Deven has also been trying to bring in the #MeToo movement into the stunt community and said, "MeToo is about Sexual Harassment in the workplace my case is regarding Gender discrimination --- but they do overlap for sure." She spoke about how she chose to speak up because she was "disgusted" with what was going on. "In the stunt community, we knew this going on. No one in the stunt industry is saying I am crazy, they're all agreeing that this is happening- that this is what we do, we black face and we wig men to play women, and blackface white people to play black people, this is how it works in stunts," Deven explained.
"What the MeToo movement has helped for me and the cause is people not in the stunt industry are disgusted by these practices," Deven shared. She added that it has been nice to know that there is some support out there.
When it comes to looking at the future of the industry and what constitutes good change, Deven shared that in the past year, "there are film festivals where if your crew is not 50% female, they will not accept your film and that is another amazing movement happening. There are more women on set, there statistically less sexual assault, and women get to pay their bills," she added.
MacNair also recalled working with a director earlier this year who was absolutely lovely. She shared that she met him at a party where he told her how he was looking at four stunt coordinators for a project but was insistent that he work with Deven given her experience and qualifications. The director also mentioned to Deven that he had read an article about a woman's fight against sex discrimination in the industry, only to be surprised that Deven was the same woman the article mentioned.

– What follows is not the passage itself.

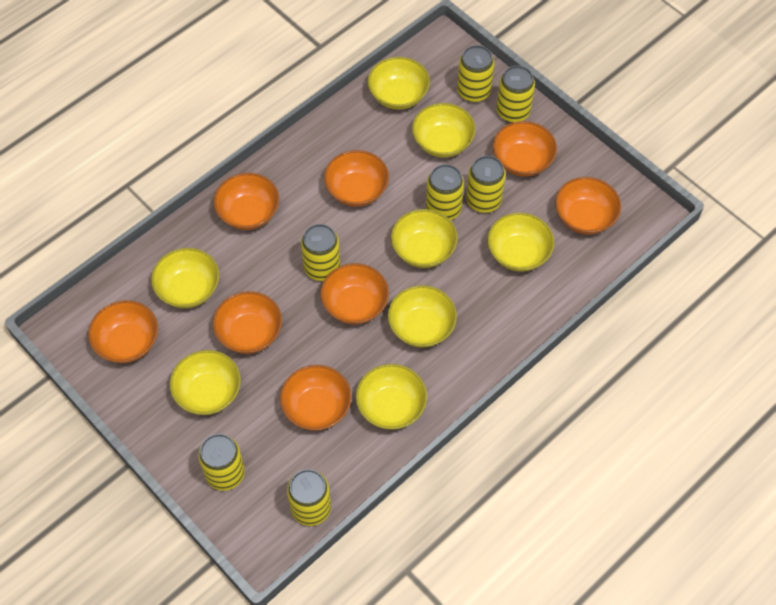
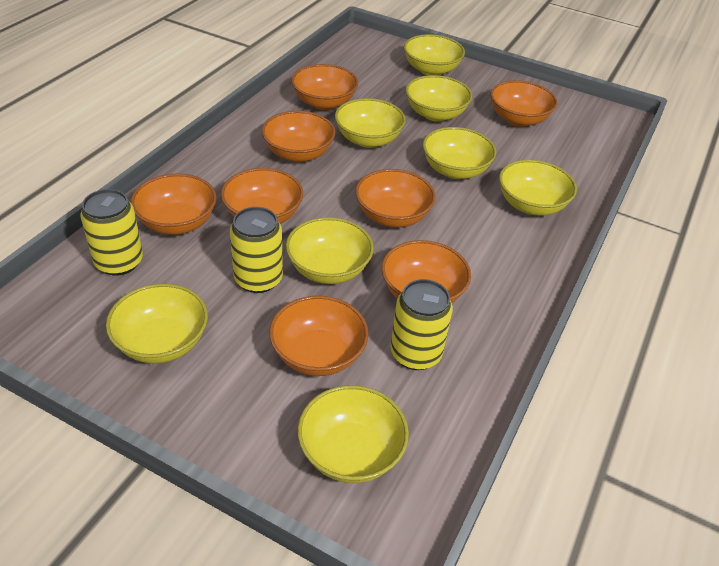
yellow can: 7 -> 3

In Deven's mind, this is what constitutes change- when people start becoming aware of such kinds of situations and problems. Given that Deven's lawsuit is turning into a multi-million dollar one, she further explained that the right gender is not hired on a regular basis and it has been going on for a while. Earlier, stuntmen would actually share pictures of themselves blackfaced or wigging.

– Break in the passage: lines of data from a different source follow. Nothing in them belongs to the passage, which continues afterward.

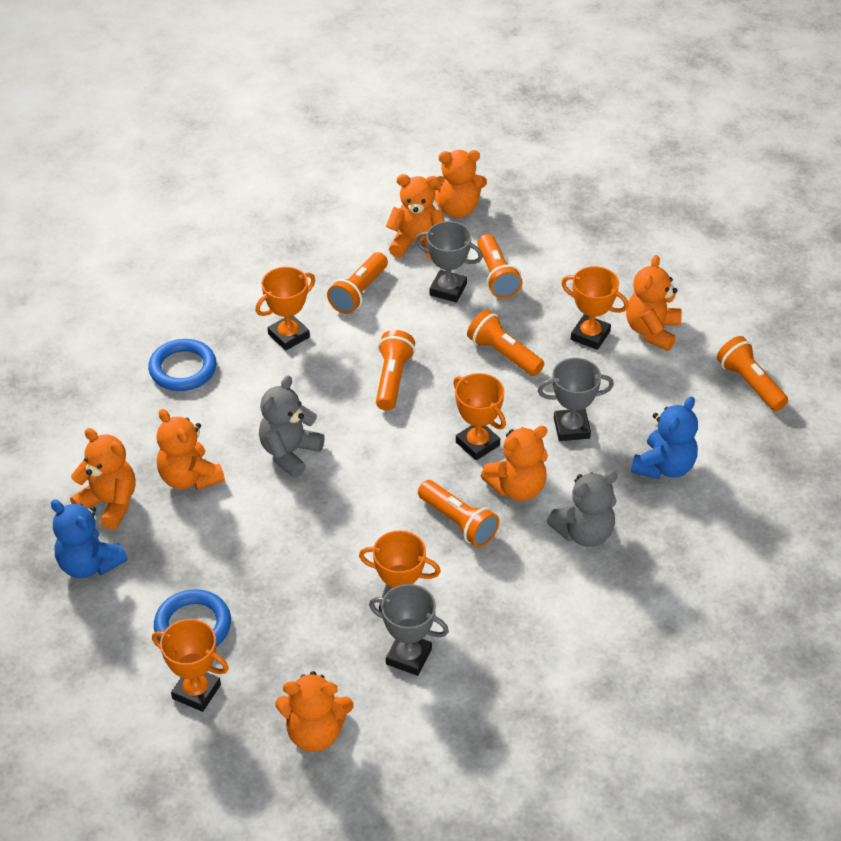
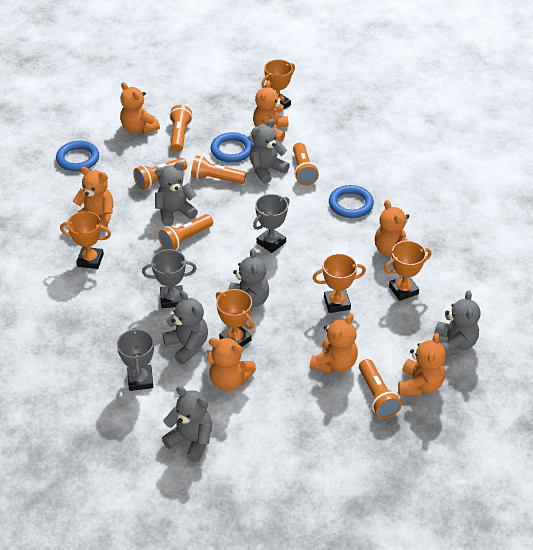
blue ring: 2 -> 3
blue teddy bear: 2 -> 0
grey teddy bear: 2 -> 6

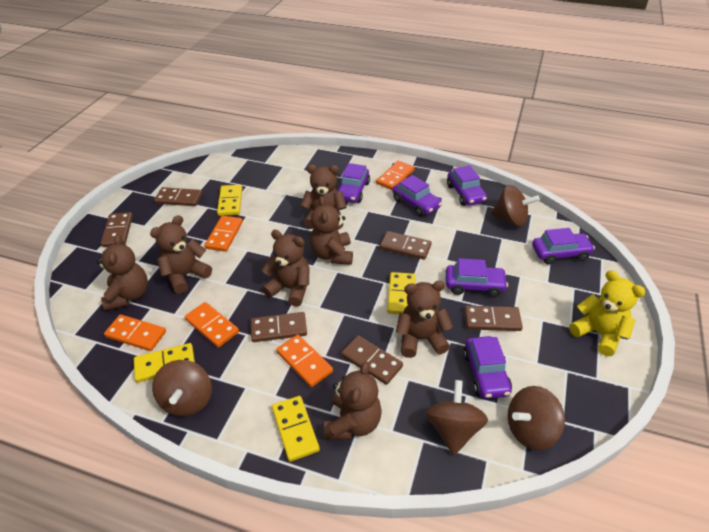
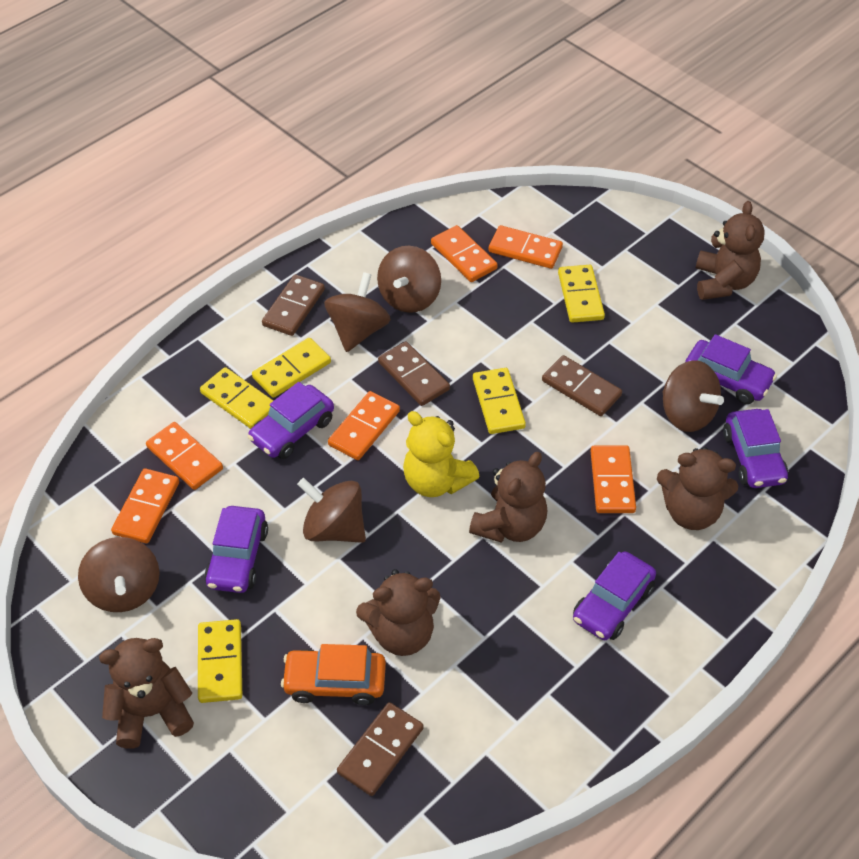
brown domino: 6 -> 4
brown spinning top: 4 -> 5
brown teddy bear: 7 -> 5
orange car: 0 -> 1
orange domino: 5 -> 6
purple car: 6 -> 5
yellow domino: 4 -> 5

However, once Deven raised this issue, a lot of the stuntmen are refraining from sharing photographs and are hiding the pictures which clearly means that they are doing something wrong. When it comes to these socially accepted malpractices, a lot of departments on set are aware of these practices- Hair and makeup are aware of this, the wardrobe is aware of it, as is the camera department and the production team.

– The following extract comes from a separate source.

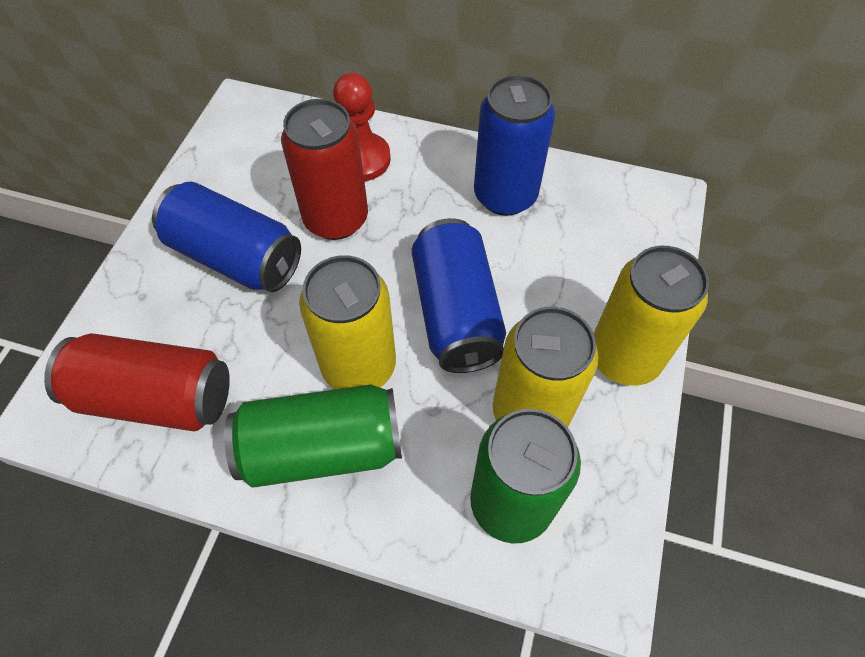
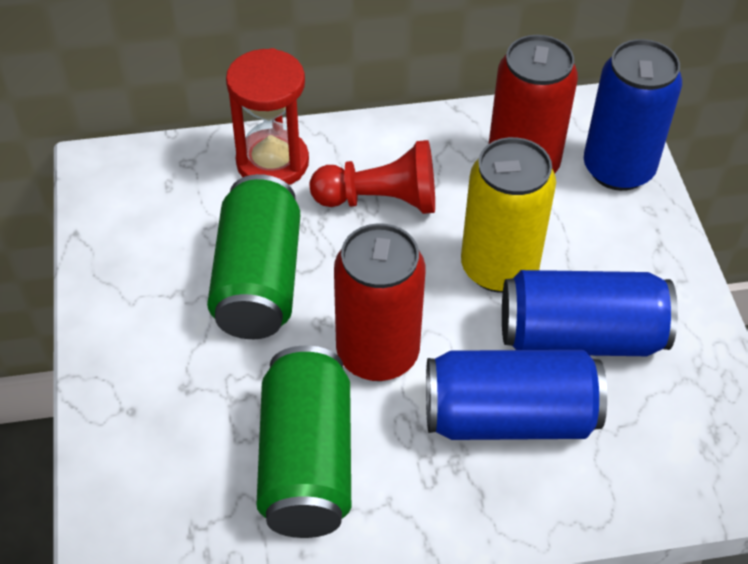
red hourglass: 0 -> 1
yellow can: 3 -> 1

When it comes to staying on top of the game and training, Deven shares that one must be prepared for weird case scenarios, something which all stuntmen and stuntwomen are trained for. She also revealed that taking dance lessons is something which helps to work on your spacing, timing, and understand how to work with a partner.
Deven is hoping that the industry will start to change and hire women for the roles that they are more than capable of doing. "At the end of every day, I have to make sure that I can sleep peacefully at night and my conscience has to be clear every night," Deven explained.